● 文書の抜粋:
----------------

7月8日にリリースされたばかりの新作ミニアルバム『Symbol』は、「みやかわくん」から、本名である「宮川大聖」名義に変えての初の作品となり、全曲で自らソングライティングを手がけ、シンガーソングライターとしての新たなステージへと突入する重要な作品となった。つまり決意と覚悟を表明する一枚。決してこれまでの「みやかわくん」としての音楽活動が、本気じゃなかったということではない。ではなぜ今「宮川大聖」として新たなスタートを切るのか。その答えは現在発売中の『ROCKIN'ON JAPAN』2020年8月号のロングインタビューで語られている。
宮川大聖として作品をリリースするのは、本当に自分自身が納得のいくもの、100%の手応えを感じられたものができた時だと、彼ははじめから決めていたのである。「メジャーデビューしたタイミングで考えていたのは、いつか自分に音楽家としてのスキルや自信がついたら、そこで初めて本名で活動しようということでした」

----------------

● 提示された情報:
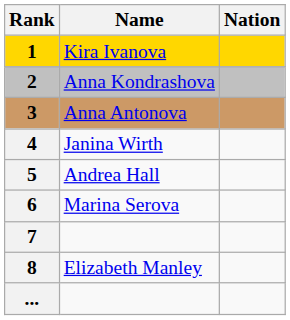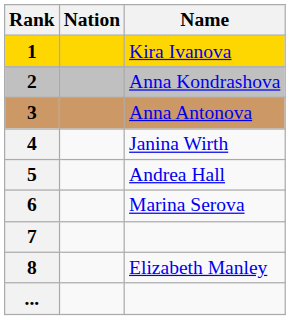columns swapped: Name <-> Nation
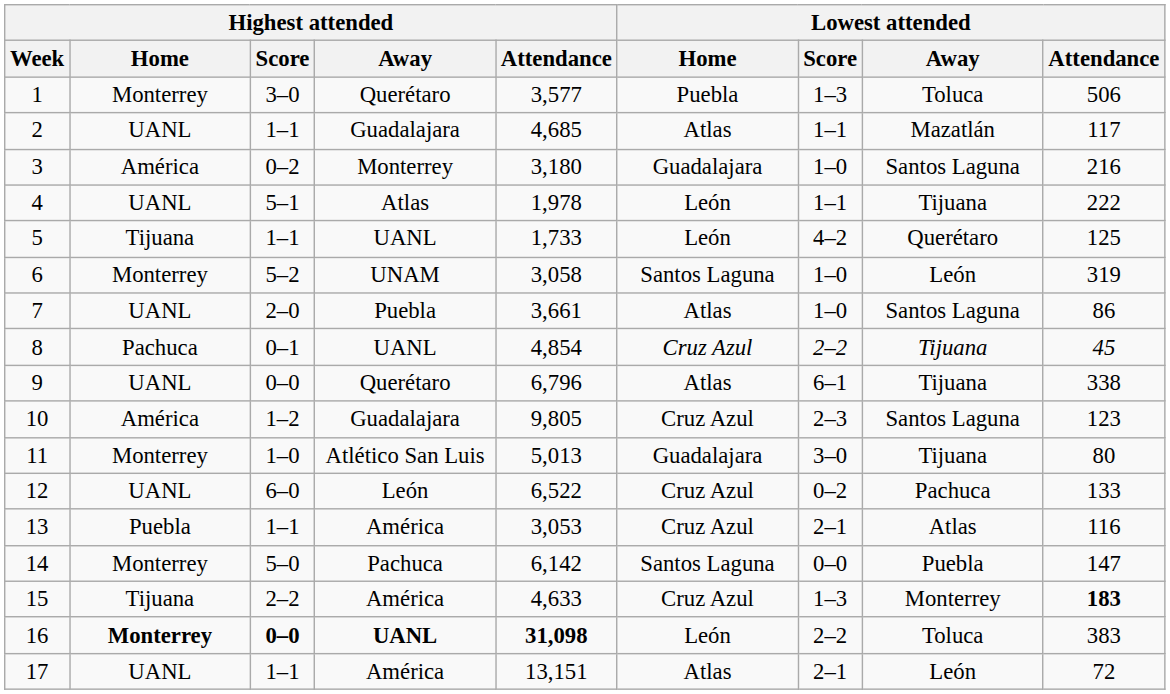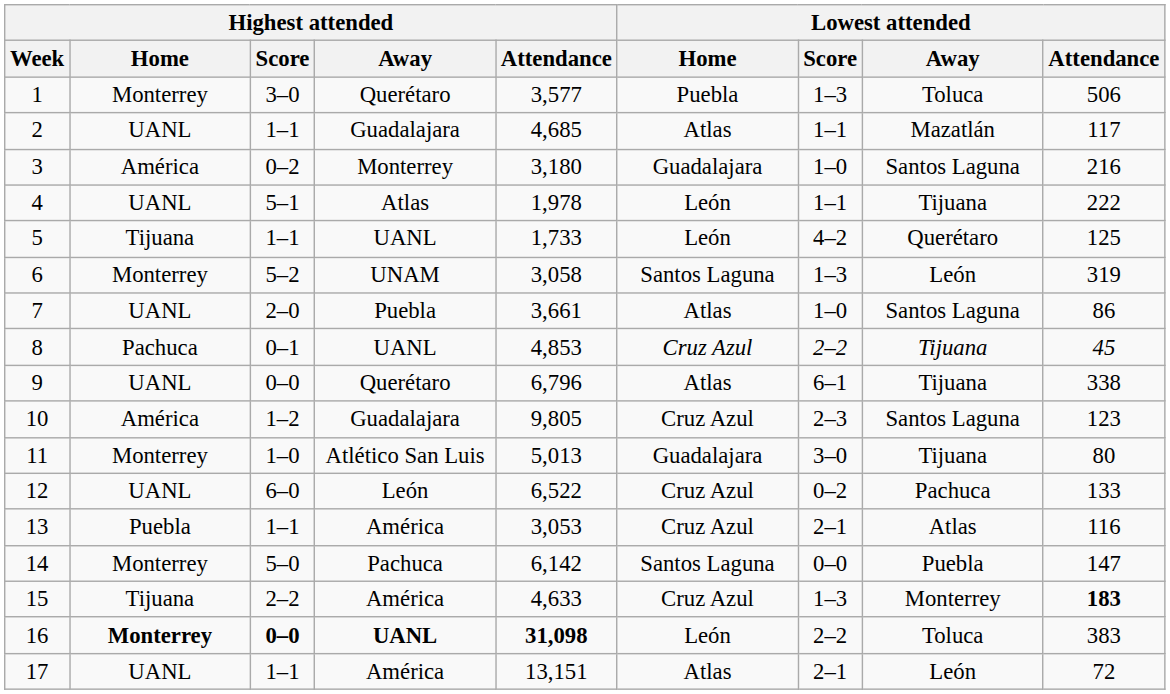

----------------

● 取り組む作業: 上にある宮川大聖のミニアルバム『Symbol』についての文章を、一字も変えずに全文書き写す。

● この作業の結果:
7月8日にリリースされたばかりの新作ミニアルバム『Symbol』は、「みやかわくん」から、本名である「宮川大聖」名義に変えての初の作品となり、全曲で自らソングライティングを手がけ、シンガーソングライターとしての新たなステージへと突入する重要な作品となった。つまり決意と覚悟を表明する一枚。決してこれまでの「みやかわくん」としての音楽活動が、本気じゃなかったということではない。ではなぜ今「宮川大聖」として新たなスタートを切るのか。その答えは現在発売中の『ROCKIN'ON JAPAN』2020年8月号のロングインタビューで語られている。
宮川大聖として作品をリリースするのは、本当に自分自身が納得のいくもの、100%の手応えを感じられたものができた時だと、彼ははじめから決めていたのである。「メジャーデビューしたタイミングで考えていたのは、いつか自分に音楽家としてのスキルや自信がついたら、そこで初めて本名で活動しようということでした」